Lien avec Fist Club Europe e.V.

Devons-nous adhérer à Fist Club Europe e.V. ?

Vous n’êtes pas obligés – mais cela en vaut la peine. Les clubs autonomes restent juridiquement indépendants, mais bénéficient de statuts modèles, de financements, de modèles, de formations, d’une visibilité dans le réseau et d’un travail de plaidoyer commun. Vous pouvez partir à tout moment ou simplement coopérer en tant qu’organisation sœur.

Perdons-nous notre indépendance en adhérant ?

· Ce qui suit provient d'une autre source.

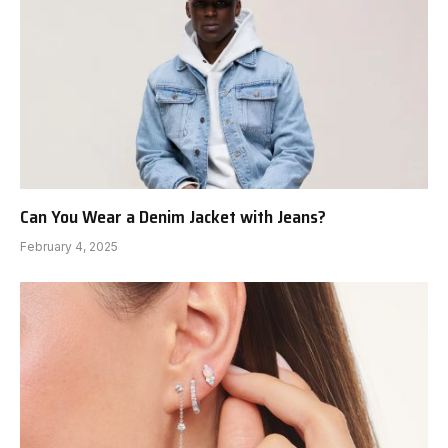
Can You Wear a Denim Jacket with Jeans?
February 4, 2025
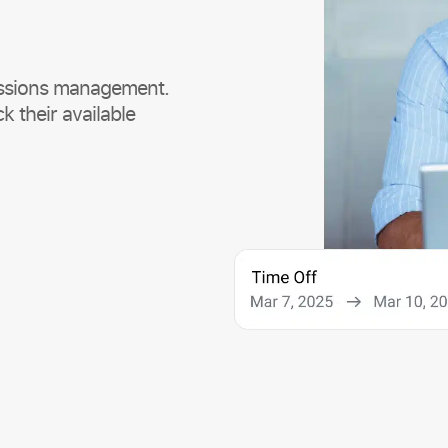
missions management.
k their available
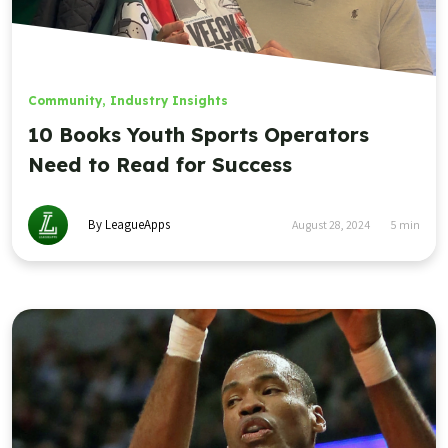
Community
,
Industry Insights
10 Books Youth Sports Operators
Need to Read for Success
By LeagueApps
August 28, 2024
5
min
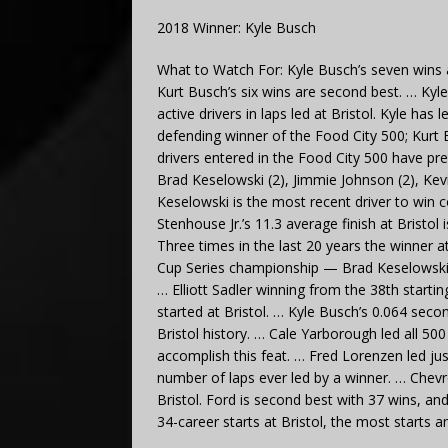
2018 Winner: Kyle Busch
What to Watch For: Kyle Busch’s seven wins a
Kurt Busch’s six wins are second best. … Ky
active drivers in laps led at Bristol. Kyle has
defending winner of the Food City 500; Kurt 
drivers entered in the Food City 500 have pre
Brad Keselowski (2), Jimmie Johnson (2), Kev
Keselowski is the most recent driver to win co
Stenhouse Jr.’s 11.3 average finish at Bristol
Three times in the last 20 years the winner 
Cup Series championship — Brad Keselowski 
… Elliott Sadler winning from the 38th startin
started at Bristol. … Kyle Busch’s 0.064 secon
Bristol history. … Cale Yarborough led all 500
accomplish this feat. … Fred Lorenzen led jus
number of laps ever led by a winner. … Chevro
Bristol. Ford is second best with 37 wins, an
34-career starts at Bristol, the most starts 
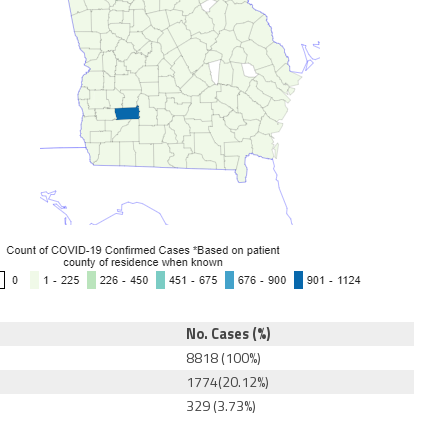
No. Cases (%)
8818 (100%)
1774(20.12%)
329 (3.73%)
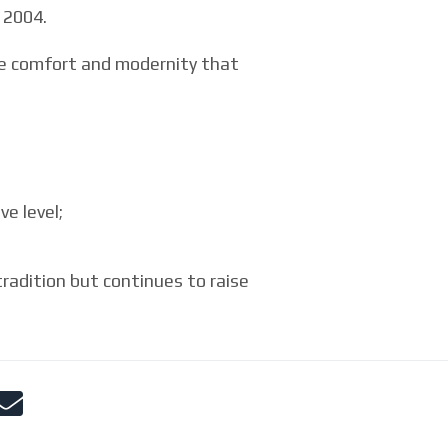
 2004.
the comfort and modernity that
e level;
adition but continues to raise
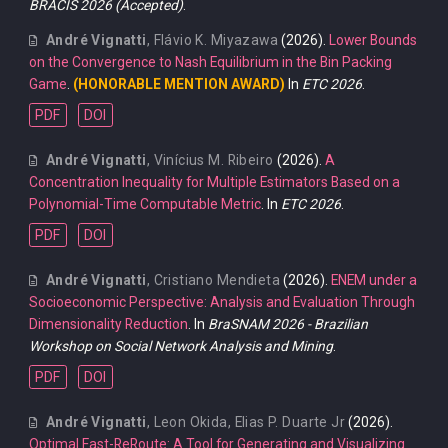
BRACIS 2026 (Accepted)
.
André Vignatti
,
Flávio K. Miyazawa
(2026).
Lower Bounds
on the Convergence to Nash Equilibrium in the Bin Packing
Game
.
(HONORABLE MENTION AWARD)
In
ETC 2026
.
PDF
DOI
André Vignatti
,
Vinícius M. Ribeiro
(2026).
A
Concentration Inequality for Multiple Estimators Based on a
Polynomial-Time Computable Metric
. In
ETC 2026
.
PDF
DOI
André Vignatti
,
Cristiano Mendieta
(2026).
ENEM under a
Socioeconomic Perspective: Analysis and Evaluation Through
Dimensionality Reduction
. In
BraSNAM 2026 - Brazilian
Workshop on Social Network Analysis and Mining
.
PDF
DOI
André Vignatti
,
Leon Okida
,
Elias P. Duarte Jr
(2026).
Optimal Fast-ReRoute: A Tool for Generating and Visualizing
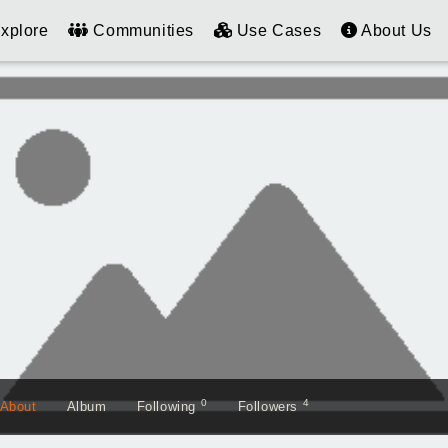
xplore
Communities
Use Cases
About Us
0
4
About
Album
Following
Followers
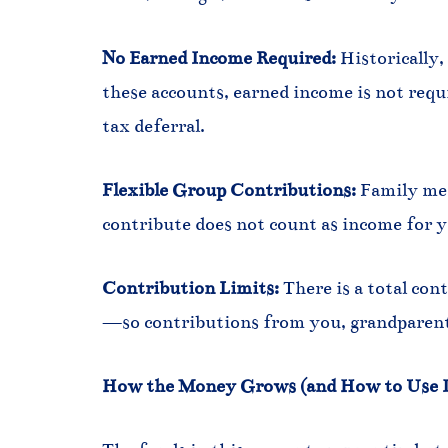
No Earned Income Required:
Historically,
these accounts, earned income is not requi
tax deferral.
Flexible Group Contributions:
Family mem
contribute does not count as income for y
Contribution Limits:
There is a total con
—so contributions from you, grandparents
How the Money Grows (and How to Use I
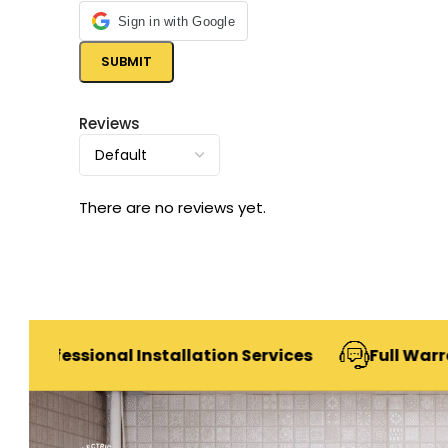
Sign in with Google
Reviews
There are no reviews yet.
sional Installation Services
Full Warranty & Af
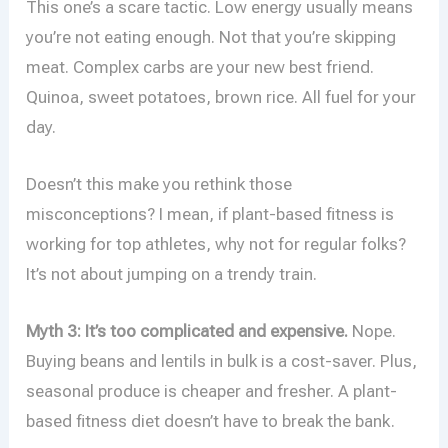
This one’s a scare tactic. Low energy usually means
you’re not eating enough. Not that you’re skipping
meat. Complex carbs are your new best friend.
Quinoa, sweet potatoes, brown rice. All fuel for your
day.
Doesn’t this make you rethink those
misconceptions? I mean, if plant-based fitness is
working for top athletes, why not for regular folks?
It’s not about jumping on a trendy train.
Myth 3: It’s too complicated and expensive.
Nope.
Buying beans and lentils in bulk is a cost-saver. Plus,
seasonal produce is cheaper and fresher. A plant-
based fitness diet doesn’t have to break the bank.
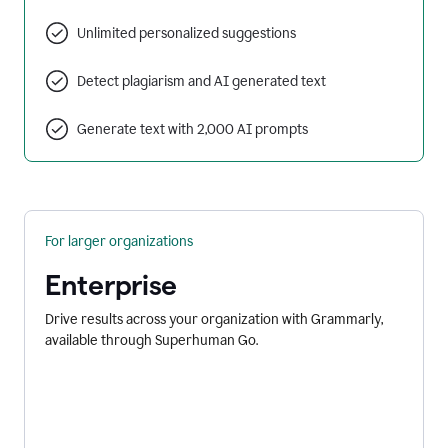
Unlimited personalized suggestions
Detect plagiarism and AI generated text
Generate text with 2,000 AI prompts
For larger organizations
Enterprise
Drive results across your organization with Grammarly,
available through Superhuman Go.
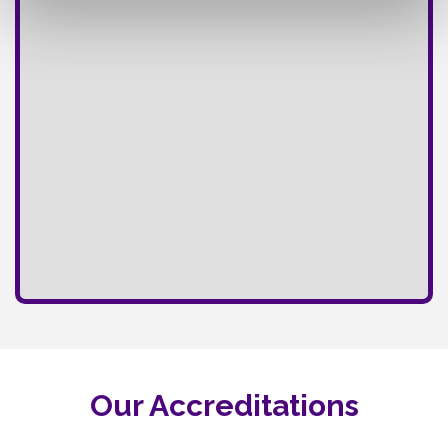
Our Accreditations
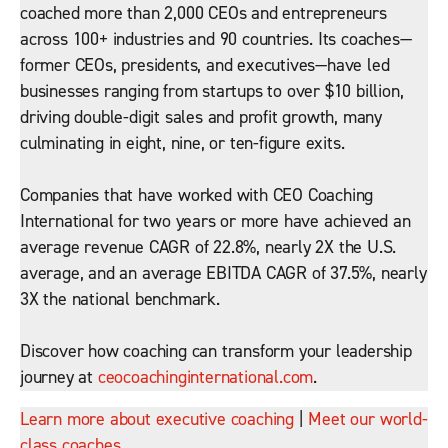
coached more than 2,000 CEOs and entrepreneurs
across 100+ industries and 90 countries. Its coaches—
former CEOs, presidents, and executives—have led
businesses ranging from startups to over $10 billion,
driving double-digit sales and profit growth, many
culminating in eight, nine, or ten-figure exits.
Companies that have worked with CEO Coaching
International for two years or more have achieved an
average revenue CAGR of 22.8%, nearly 2X the U.S.
average, and an average EBITDA CAGR of 37.5%, nearly
3X the national benchmark.
Discover how coaching can transform your leadership
journey at
ceocoachinginternational.com
.
Learn more about executive coaching
|
Meet our world-
class coaches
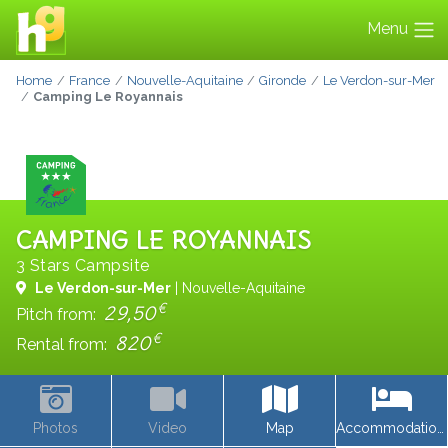
Menu
Home
France
Nouvelle-Aquitaine
Gironde
Le Verdon-sur-Mer
Camping Le Royannais
CAMPING LE ROYANNAIS
3 Stars Campsite
Le Verdon-sur-Mer
| Nouvelle-Aquitaine
€
29,50
Pitch from:
€
820
Rental from:
Photos
Video
Map
Accommodations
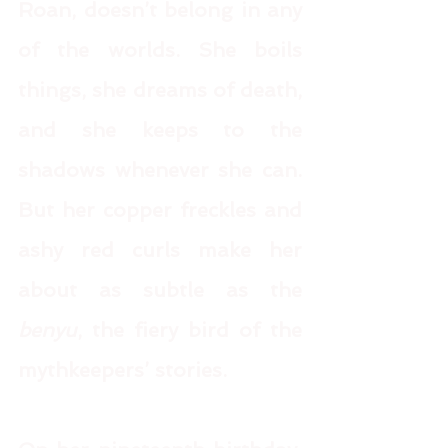
Roan, doesn’t belong in any 
of the worlds. She boils 
things, she dreams of death, 
and she keeps to the 
shadows whenever she can. 
But her copper freckles and 
ashy red curls make her 
about as subtle as the 
benyu
, the fiery bird of the 
mythkeepers’ stories. 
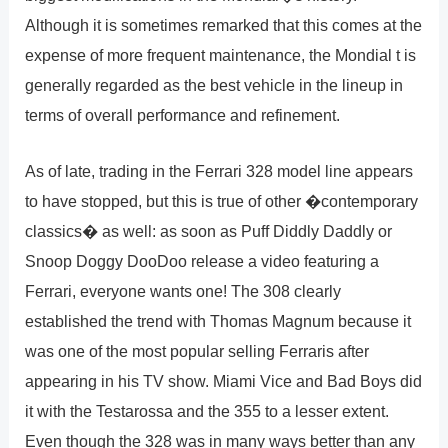
Although it is sometimes remarked that this comes at the
expense of more frequent maintenance, the Mondial t is
generally regarded as the best vehicle in the lineup in
terms of overall performance and refinement.
As of late, trading in the Ferrari 328 model line appears
to have stopped, but this is true of other �contemporary
classics� as well: as soon as Puff Diddly Daddly or
Snoop Doggy DooDoo release a video featuring a
Ferrari, everyone wants one! The 308 clearly
established the trend with Thomas Magnum because it
was one of the most popular selling Ferraris after
appearing in his TV show. Miami Vice and Bad Boys did
it with the Testarossa and the 355 to a lesser extent.
Even though the 328 was in many ways better than any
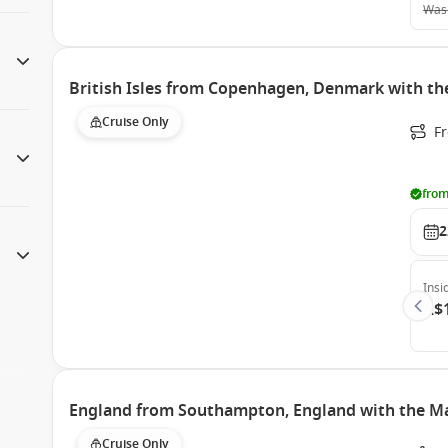
Was
British Isles from Copenhagen, Denmark with th
Cruise Only
F
from
2
Insi
A$
England from Southampton, England with the Ma
Cruise Only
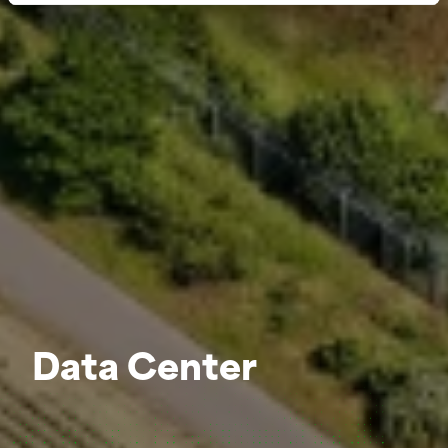
Data Center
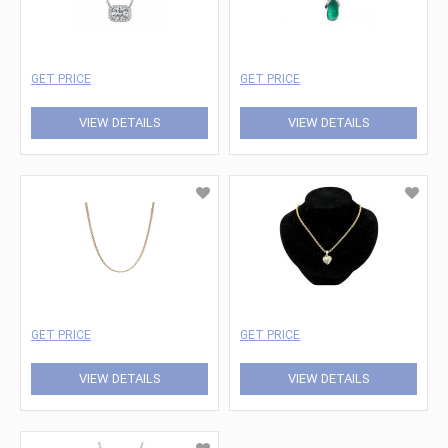
GET PRICE
GET PRICE
VIEW DETAILS
VIEW DETAILS
GET PRICE
GET PRICE
VIEW DETAILS
VIEW DETAILS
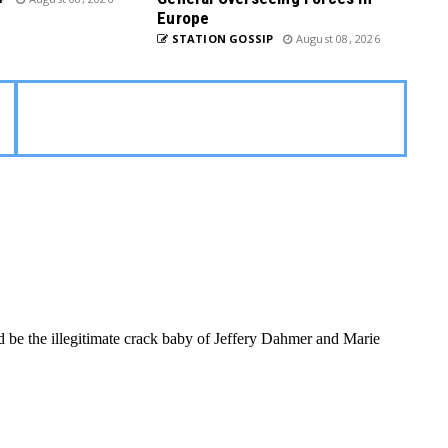
Europe
STATION GOSSIP
August 08, 2026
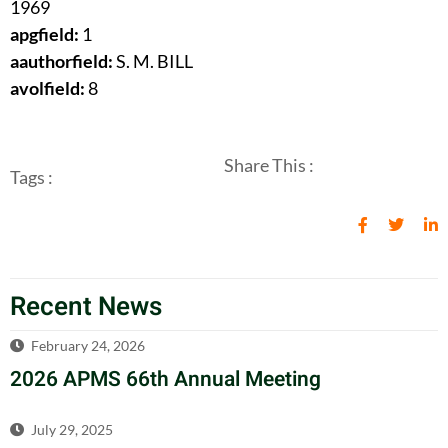
1969
apgfield:
1
aauthorfield:
S. M. BILL
avolfield:
8
Share This :
Tags :
Recent News
February 24, 2026
2026 APMS 66th Annual Meeting
July 29, 2025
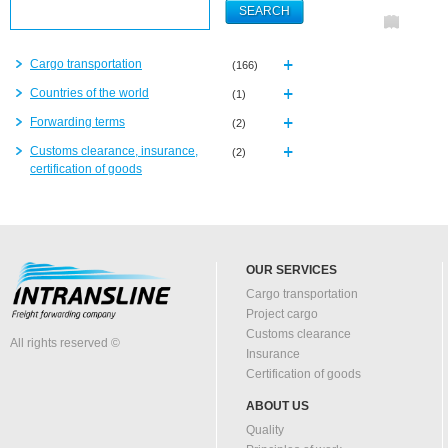
Cargo transportation
(166)
Countries of the world
(1)
Forwarding terms
(2)
Customs clearance, insurance,
(2)
certification of goods
OUR SERVICES
Cargo transportation
Project cargo
Customs clearance
All rights reserved ©
Insurance
Certification of goods
ABOUT US
Quality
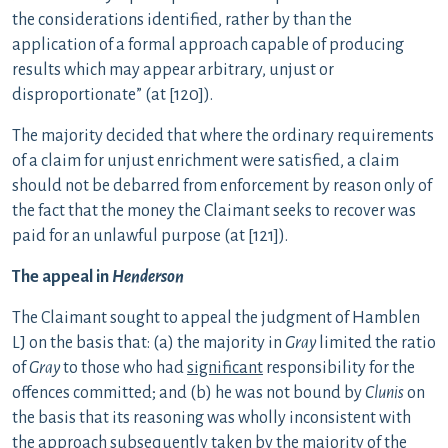
the considerations identified, rather by than the
application of a formal approach capable of producing
results which may appear arbitrary, unjust or
disproportionate” (at [120]).
The majority decided that where the ordinary requirements
of a claim for unjust enrichment were satisfied, a claim
should not be debarred from enforcement by reason only of
the fact that the money the Claimant seeks to recover was
paid for an unlawful purpose (at [121]).
The appeal in
Henderson
The Claimant sought to appeal the judgment of Hamblen
LJ on the basis that: (a) the majority in
Gray
limited the ratio
of
Gray
to those who had
significant
responsibility for the
offences committed; and (b) he was not bound by
Clunis
on
the basis that its reasoning was wholly inconsistent with
the approach subsequently taken by the majority of the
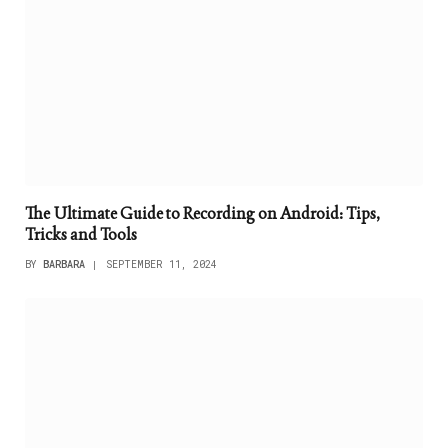
The Ultimate Guide to Recording on Android: Tips,
Tricks and Tools
BY
BARBARA
SEPTEMBER 11, 2024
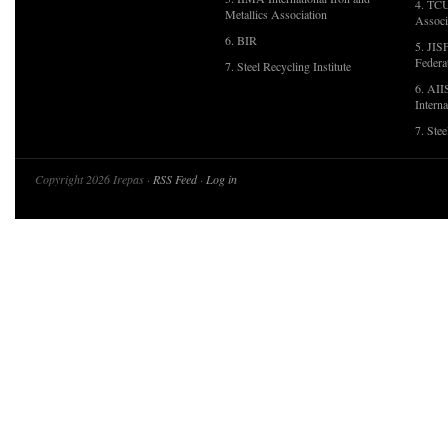
4. TCU
Metallics Association
Associ
6. BIR
5. JIS
Federa
7. Steel Recycling Institute
6. AII
Interna
7. Ste
Copyright 2026 Irepas ·
RSS Feed
·
Log in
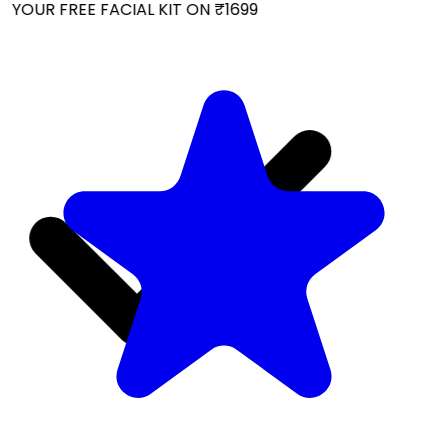
YOUR FREE FACIAL KIT ON ₹1699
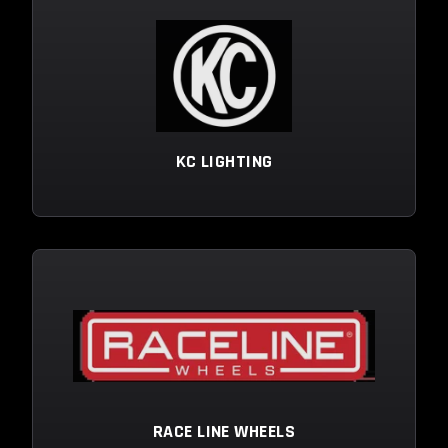
KC LIGHTING
RACE LINE WHEELS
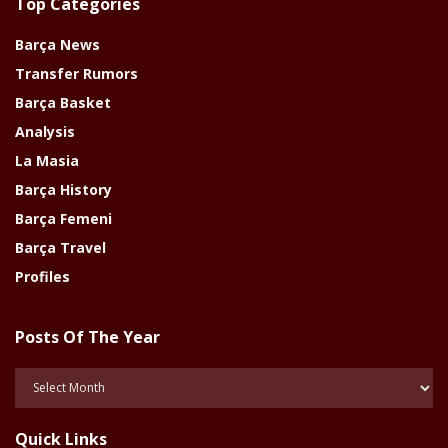
Top Categories
Barça News
Transfer Rumors
Barça Basket
Analysis
La Masia
Barça History
Barça Femeni
Barça Travel
Profiles
Posts Of The Year
Posts
Of
The
Quick Links
Year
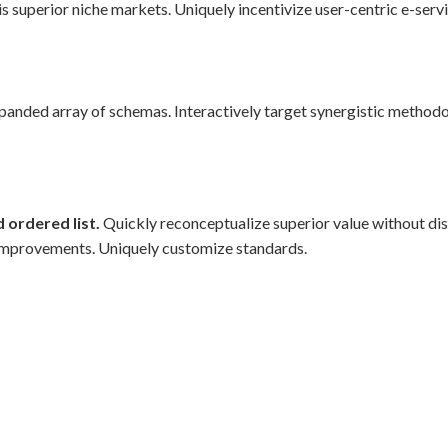
s superior niche markets. Uniquely incentivize user-centric e-servi
xpanded array of schemas. Interactively target synergistic methodo
 ordered list.
Quickly reconceptualize superior value without di
improvements. Uniquely customize standards.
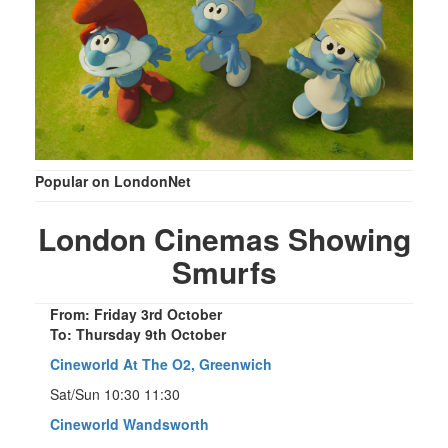
Popular on LondonNet
London Cinemas Showing
Smurfs
From: Friday 3rd October
To: Thursday 9th October
Cineworld At The O2, Greenwich
Sat/Sun 10:30 11:30
Cineworld Wandsworth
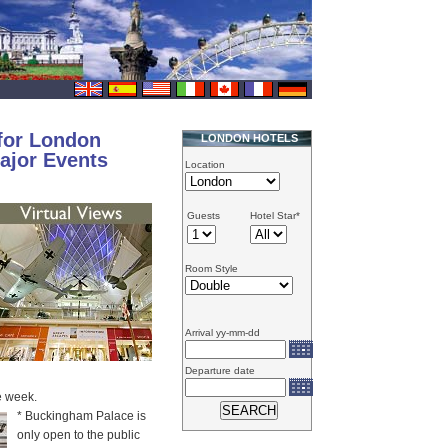
for London
LONDON HOTELS
ajor Events
Location
Guests
Hotel Star*
Room Style
Arrival yy-mm-dd
Departure date
e week.
* Buckingham Palace is
only open to the public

Non. Chaque club local reste sa propre personne morale, avec son propre bureau, ses propres statuts, son propre compte, sa propre stratégie. Le lien avec Fist Club Europe e.V. est organisationnel et idéel, pas hiérarchique. Il n’y a pas de pouvoir d’instruction descendant.

Qui peut devenir membre de Fist Club Europe e.V. ?

Les membres avec droit de vote sont en principe des organisations, des personnes morales et des initiatives dotées de la capacité juridique qui soutiennent activement les objectifs de l’association et contribuent à leur réalisation. Les personnes physiques peuvent également être admises comme membres avec droit de vote dans des cas justifiés – à savoir lorsqu’elles sont liées de façon particulièrement substantielle ou structurelle à l’objet de l’association. Il existe par ailleurs des adhésions de soutien (pour les personnes ou organisations qui souhaitent soutenir l’association financièrement, sans droit de vote) et des adhésions d’honneur pour les personnes ayant rendu des services exceptionnels à l’association. Chaque demande d’adhésion est tranchée par le bureau.

Pour l’instant, nous ne sommes que quelques personnes dans une ville – pouvons-nous quand même participer ?

Oui. Même sans structure associative propre, vous pouvez devenir visibles en tant que groupe local ou point de contact sous l’égide de Fist Club Europe e.V. – sur la carte mondiale, dans le réseau, avec accès aux ressources et au conseil. Une fois le groupe consolidé et idéalement organisé en initiative juridiquement reconnue ou en association, le passage à l’adhésion avec droit de vote devient possible. Les personnes individuelles qui souhaitent nous soutenir personnellement sont les bienvenues via une adhésion de soutien.